* [What you need to do] Write out the data word for word, taking care that no picture is carried over.

-- Data follows --

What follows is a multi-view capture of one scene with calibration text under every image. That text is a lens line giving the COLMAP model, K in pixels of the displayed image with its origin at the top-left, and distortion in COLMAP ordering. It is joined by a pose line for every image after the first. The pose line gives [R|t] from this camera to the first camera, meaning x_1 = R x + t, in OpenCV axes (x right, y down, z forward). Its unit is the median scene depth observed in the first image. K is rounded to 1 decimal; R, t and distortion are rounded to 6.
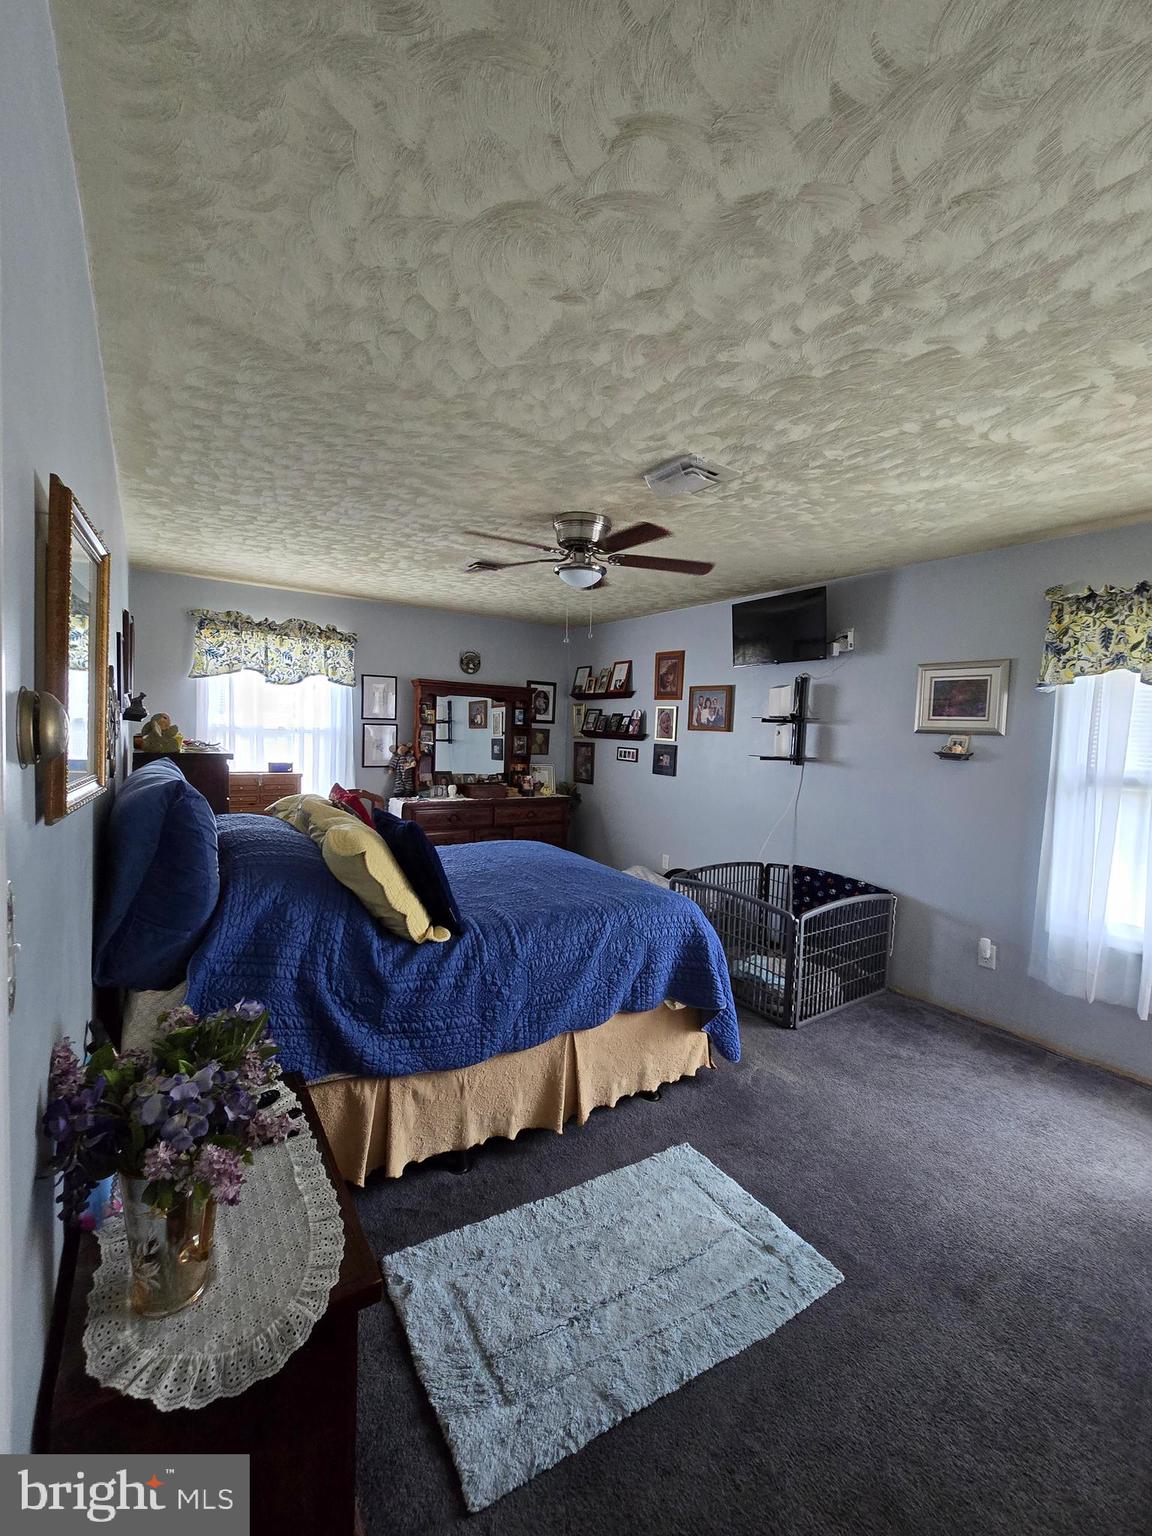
lens RADIAL K [[627.9, 0, 576.0], [0, 627.9, 768.0], [0, 0, 1]] dist [-0.001291, -0.000103]
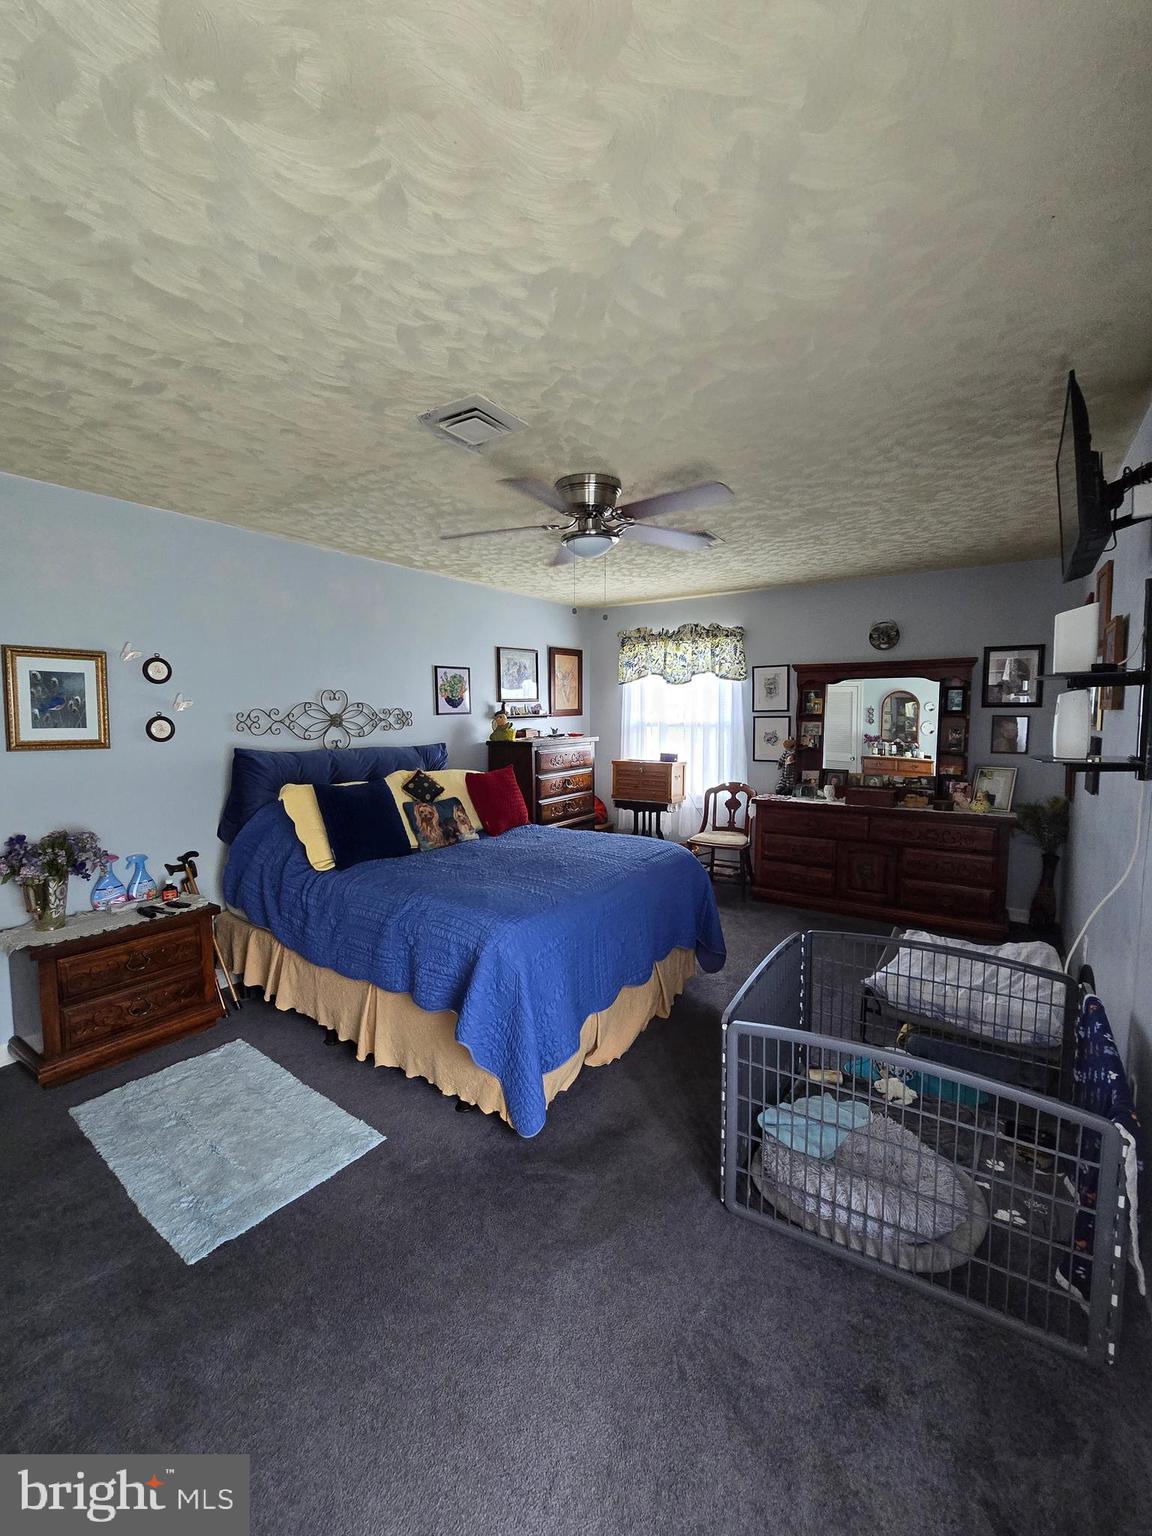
lens RADIAL K [[627.9, 0, 576.0], [0, 627.9, 768.0], [0, 0, 1]] dist [-0.001291, -0.000103]
pose [[0.372742, 0.051072, -0.926528, 0.530910], [-0.039325, 0.998457, 0.039217, -0.017584], [0.927101, 0.021818, 0.374175, 0.402802]]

-- Data concluded --

* [Answer for this exercise]
What follows is a multi-view capture of one scene with calibration text under every image. That text is a lens line giving the COLMAP model, K in pixels of the displayed image with its origin at the top-left, and distortion in COLMAP ordering. It is joined by a pose line for every image after the first. The pose line gives [R|t] from this camera to the first camera, meaning x_1 = R x + t, in OpenCV axes (x right, y down, z forward). Its unit is the median scene depth observed in the first image. K is rounded to 1 decimal; R, t and distortion are rounded to 6.
lens RADIAL K [[627.9, 0, 576.0], [0, 627.9, 768.0], [0, 0, 1]] dist [-0.001291, -0.000103]
lens RADIAL K [[627.9, 0, 576.0], [0, 627.9, 768.0], [0, 0, 1]] dist [-0.001291, -0.000103]
pose [[0.372742, 0.051072, -0.926528, 0.530910], [-0.039325, 0.998457, 0.039217, -0.017584], [0.927101, 0.021818, 0.374175, 0.402802]]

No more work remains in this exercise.